Jeroen Roelofs portrait
Associate Professor, Biochemistry and Molecular Biology
jroelofs@kumc.edu

Professional Background

University of Wageningen, Wageningen, The Netherlands, Master degree in Molecular Sciences, 1996
University of Groningen, The Netherlands, PhD degree, Summa cum Laude, 2003
Harvard Medical School, Boston, MA, Postdoctoral Research Fellow, 2001-2009
Kansas State University, Manhattan, KS, Assistant Professor, 2009-2016
Kansas State University, Manhattan, KS, Associate Professor, 2016-2019
University of Kansas Medical Center, Kansas City, KS, Associate Professor, 2019-present

Interests: Protein degradation in the cell. Biochemical and cell biological analyses of assembly, regulation, and localization of proteasomes and their autophagic degradation.

Education and Training
  • MS, Molecular Sciences, University of Wageningen, Wageningen, Netherlands
  • PhD, Biochemistry, University of Groningen, Groningen, Netherlands
  • Post Doctoral Fellowship, Biochemistry / Cell Biology, Harvard Medical School, Boston, MA
  • Post Doctoral Fellowship, Biochemistry / Cell Biology, Harvard Medical School - EMBO long term fellowship, Boston, MA

Research

Overview

Research Interests

The Roelofs Lab is fascinated by the proteasome, a large and abundant 66-subunit protein complex.
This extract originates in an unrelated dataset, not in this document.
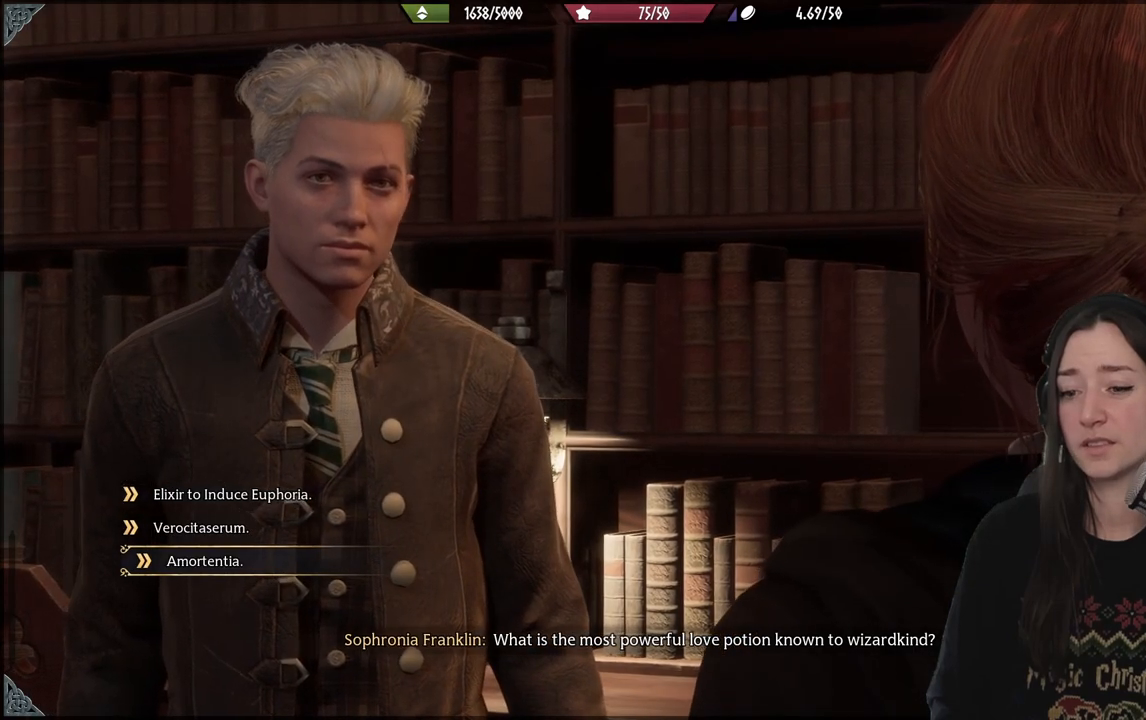
{"buttons": [], "left_stick": "center", "right_stick": "center", "events": [[233, "A", "down"], [333, "A", "up"]]}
As one of the cell's major degradation machines, proteasomes play an important role in cellular processes where the timely and coordinated turnover of proteins is required, such as the cell cycle and DNA repair. As a regulator of such cellular processes, the proteasome is associated with various cancers; inhibitors of the proteasome are, for example, FDA-approved drugs used in the treatment of multiple myelomas. The proteasome is also important for general protein homeostasis and quality control of proteins (proteostasis). This is important with respect to neurodegenerative diseases characterized by toxic protein accumulation, like the Alzheimer's disease (AD), Parkinson's disease (PD), and amyotrophic lateral sclerosis (ALS).

Our lab is particularly interested in the "life cycle" of the proteasome itself. Proteasomes consist of 66 individual polypeptides which are assembled in a precise temporal and spatial manner to form an intricate and complex molecular machine. Here, we aim to understand the mechanisms that ten proteasome-specific chaperones use to guide and regulate this assembly process. Furthermore, we are interested in understanding how the cell monitors correct assembly of this complex. We have identified a protein that acts as a quality control factor for proper assembly, but the molecular mechanisms that govern proteasome quality control remain poorly understood. Finally, we found that proteasomes themselves can be degraded or stored for future use. Proteasomes, normally abundant in the nucleus, can be exported to the cytosol and targeted to storage granules or turned over by targeting them for autophagic degradation in the lysosome/vacuole. These processes are induced under certain environmental conditions and depend on the state of the complex.

Our goal is to identify factors that control the nuclear export of proteasomes or regulate the subsequent targeting of the proteasomes. For degradation, it depends on autophagic machinery to deliver proteasomes to lysosomes, while no clear mechanism for the formation and targeting to proteasome storage granules is known. We use a variety of biochemical and cell biological approaches in yeast and mammalian cells to address these questions.